In June 1897 Campbell was made K.C.I.E., and on 29 April 1898 he left Bombay in broken health, resigning, on the expiry of his furlough, in April 1900. The Bombay government placed on record a resolution of appreciation of his work and character. Residing with his brother Robert at his father's old home, Achnashie, Rosneath, Dumbartonshire, he found his main recreation in gardening. He died unmarried at Achnashie on 26 May 1903, and was buried in Roseneath churchyard, beside his parents.

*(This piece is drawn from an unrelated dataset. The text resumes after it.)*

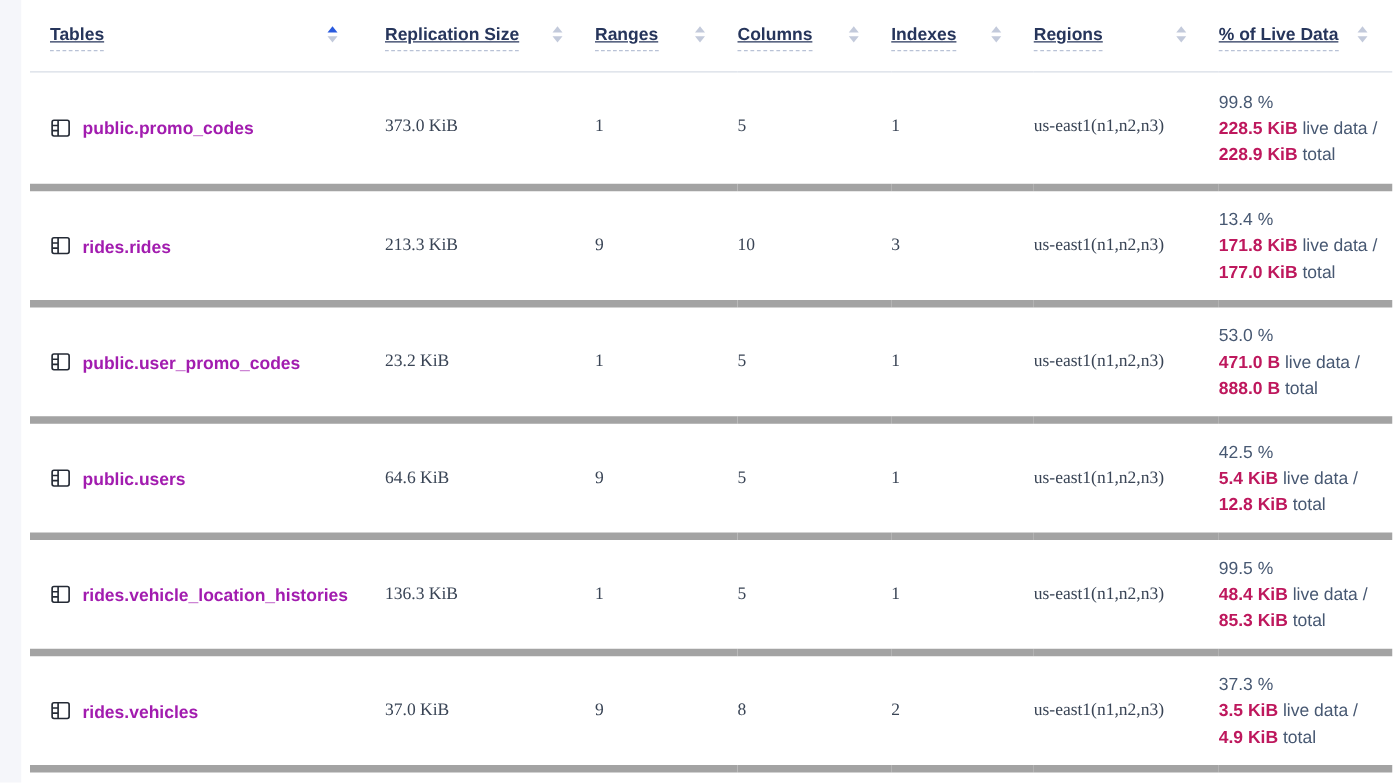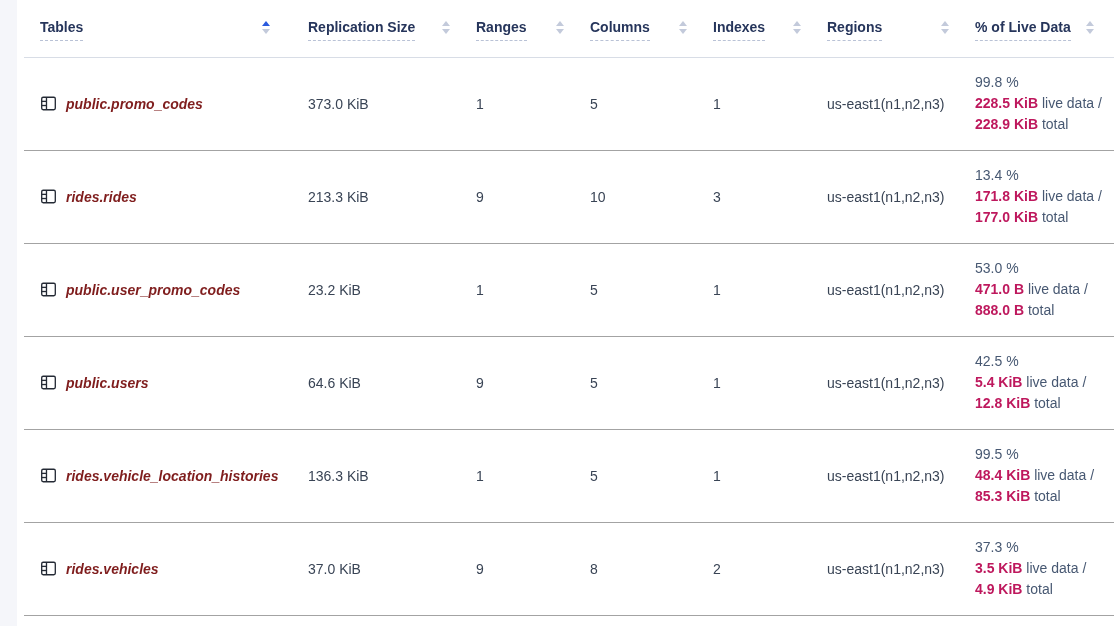"Tables" thead th { text-decoration: none -> underline }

A memorial tablet on the ruined wall of the old church, in which his father had often preached when minister of the adjoining parish of Row, pays tribute to 'the noble example set by him during the great plague in Bombay, which led to his premature and deeply lamented death.' His friends also founded a gold medal, conferred triennially by the Bombay branch of the Royal Asiatic Society, for the best original work on Indian folklore, history, or ethnology. The first medal was presented on 1 March 1909 to Dr. A. M. Stein, the explorer, for his 'Ancient Khotan.'
Campbell collected masses of material on Indian history and folklore, but, apart from his 'Gazetteer,' only published the history of Mandogarh in the 'Journal of the Bombay Branch, Royal Asiatic Society' (vol. xix. 1895-7), some papers in the proceedings of the Bombay Anthropological Society, and studies of demonology, under the title of 'Notes on the Spirit Basis of Belief and Custom,' in the 'Indian Antiquary' (1894 et seq.).
[Bombay Gazetteer; Times of India, 30 April 1898, 12 April 1902, 3 June 1903, 2 March 1909; Jour. of Roy. Asiat. Soc., July 1903; Rept. Indian Plague Comm., 1901, cd. 810; personal knowledge.]